I broke up this question into two different parts for easier answering:
What do you feel are the roots of your submission? Do you think it has something to do with childhood?
This is a question that I asked myself not so long ago. I have put a great deal of thought into it. I think the ultimate roots of my submission are actually a part of my nature, to my inner core. I think it is just a piece of the puzzle that makes up me. I think there are certain things in the way that I grew up that fed my submissive nature though. I had a wonderful childhood. I grew up in a very stable family and had what would probably be considered a “normal” life. I was a very well behaved child/young adult. I rarely got into any trouble with my parents. In my conscious memory, I can count on one hand how many times I needed any real punishment while growing up. The words “I’m very disappointed in you” were enough to completely break my heart and correct any certain behavior. Even through my teenage years, this was worse than any punishment I could have received. I have always been a “people-pleaser” type of person even from a very early age.

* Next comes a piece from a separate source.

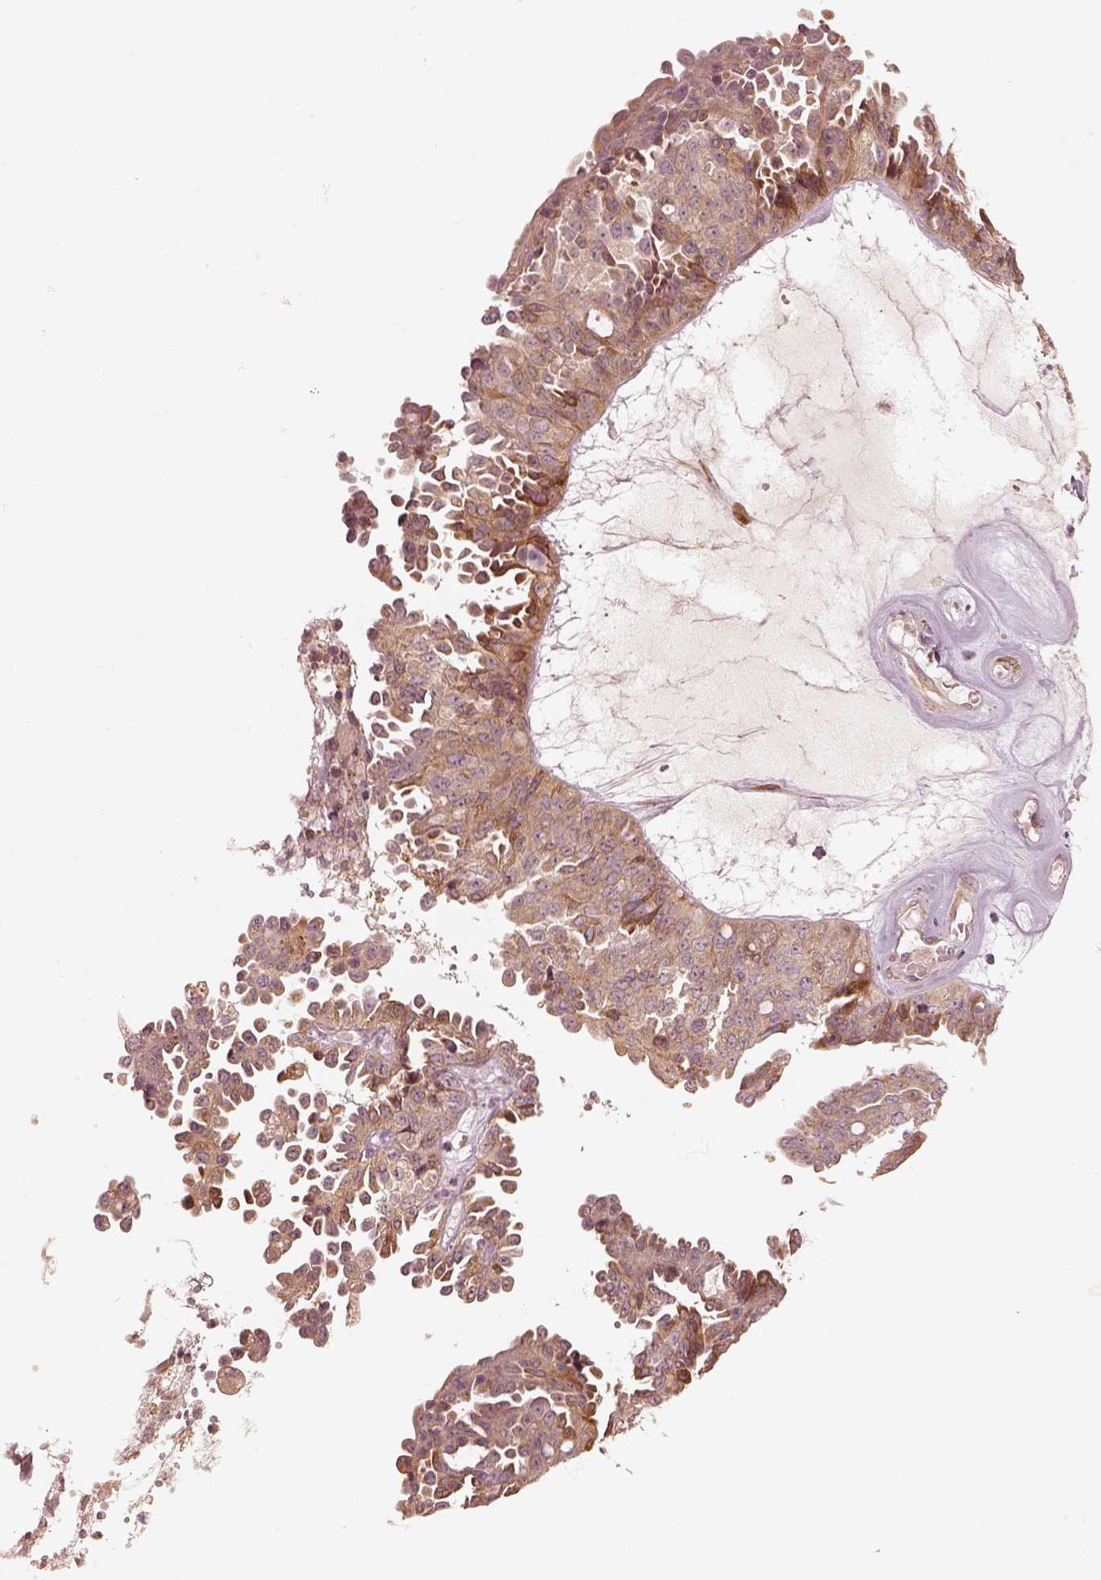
{"staining": {"intensity": "moderate", "quantity": ">75%", "location": "cytoplasmic/membranous"}, "tissue": "ovarian cancer", "cell_type": "Tumor cells", "image_type": "cancer", "snomed": [{"axis": "morphology", "description": "Cystadenocarcinoma, serous, NOS"}, {"axis": "topography", "description": "Ovary"}], "caption": "A photomicrograph showing moderate cytoplasmic/membranous expression in approximately >75% of tumor cells in ovarian cancer (serous cystadenocarcinoma), as visualized by brown immunohistochemical staining.", "gene": "WLS", "patient": {"sex": "female", "age": 71}}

I only recently discovered that the feelings I had were submissive type feelings. I had posted in an earlier entry that it had gotten me into some trouble even before I knew I was submissive. As I grew older, I started becoming attracted to men with what I perceived to be a “dominant” attitude. There were two relationships to note. One was with a married man. He was no inherently dominant per se, but he did have a “male pride” type thing going on that I confused with being a dominant attitude. Needless to say, that did not work out at all. Our relationship slowly deteriorated (there were other reasons for this as well but I will leave those details out). As that relationship ended I started a new one with a person who was not who I thought. He was outwardly dominant and of course I was attracted to that. I didn’t realize that it was uncontrolled dominance, but I wouldn’t have really known the difference back then. I was warned off from him by his sister (who still remains a good friend of mine to this day) but I stupidly didn’t listen. This was the relationship that changed my life forever. About 2 months after we started dating I found out I was pregnant. That was where everything went to hell. He started to get more angry and domineering. Everything that he said was threatening. That’s where the verbal and emotional abuse started. It didn’t take me very long to realize that there was something wrong with his behavior. None of it was out of real love for me. My daughter was born and things were quieter for a while, but that didn’t last too long. There were many things that were done and said in front of her that I really wish had not happened. I couldn’t take them back but with a lot of help from a friend I finally had the courage to do what I should have done when I found out I was pregnant. When A was 10 months old I finally left her birth father.
I only touch on this relationship because I am convinced that it was my unknown submissive nature and lack of knowledge about it that got me into that trouble in the first place. I didn’t judge his personality very well because I was blinded by the attraction to the “testosterone” fueled behavior. I do not believe that it is the root of my submissive self. I do not believe that it caused me to be submissive in any way. In fact, coming out of that relationship I had to take control of my own life again. I was a single parent and had to take care of everything on my own.
The story of my Husband and I could be a post all its own so maybe I will write that story on a different day. I will say that He is the only one that I have ever felt this strongly about submitting fully and completely to, the only man that truly deserves the gift of my submission.
Is it a relationship management tool as in the practice of domestic discipline? Is it a sexual thrill or something else?
The term relationship management tool implies to me that something needs to be fixed. My submission is not a cure for something going wrong in our relationship. I view my submission as a gift that I give to my Husband. It is not just something that is a tool to be pulled out when/if needed. I have the desire and need to submit to Him all the time, not just sometimes.
Sexual thrill? ABSOLUTELY. I am greatly turned on when He shows dominance. I dream constantly about it. It is very much a sexual thrill for me. However, there is so much more to my submission that just sexual. I love the feeling of pleasing my Husband (“That’s my girl” or “Good girl” are my very favorite phrases). When I feel submissive I feel like everything in my own private world is right. My submission is a thing that I love to give to my Husband in or out of the sexual context.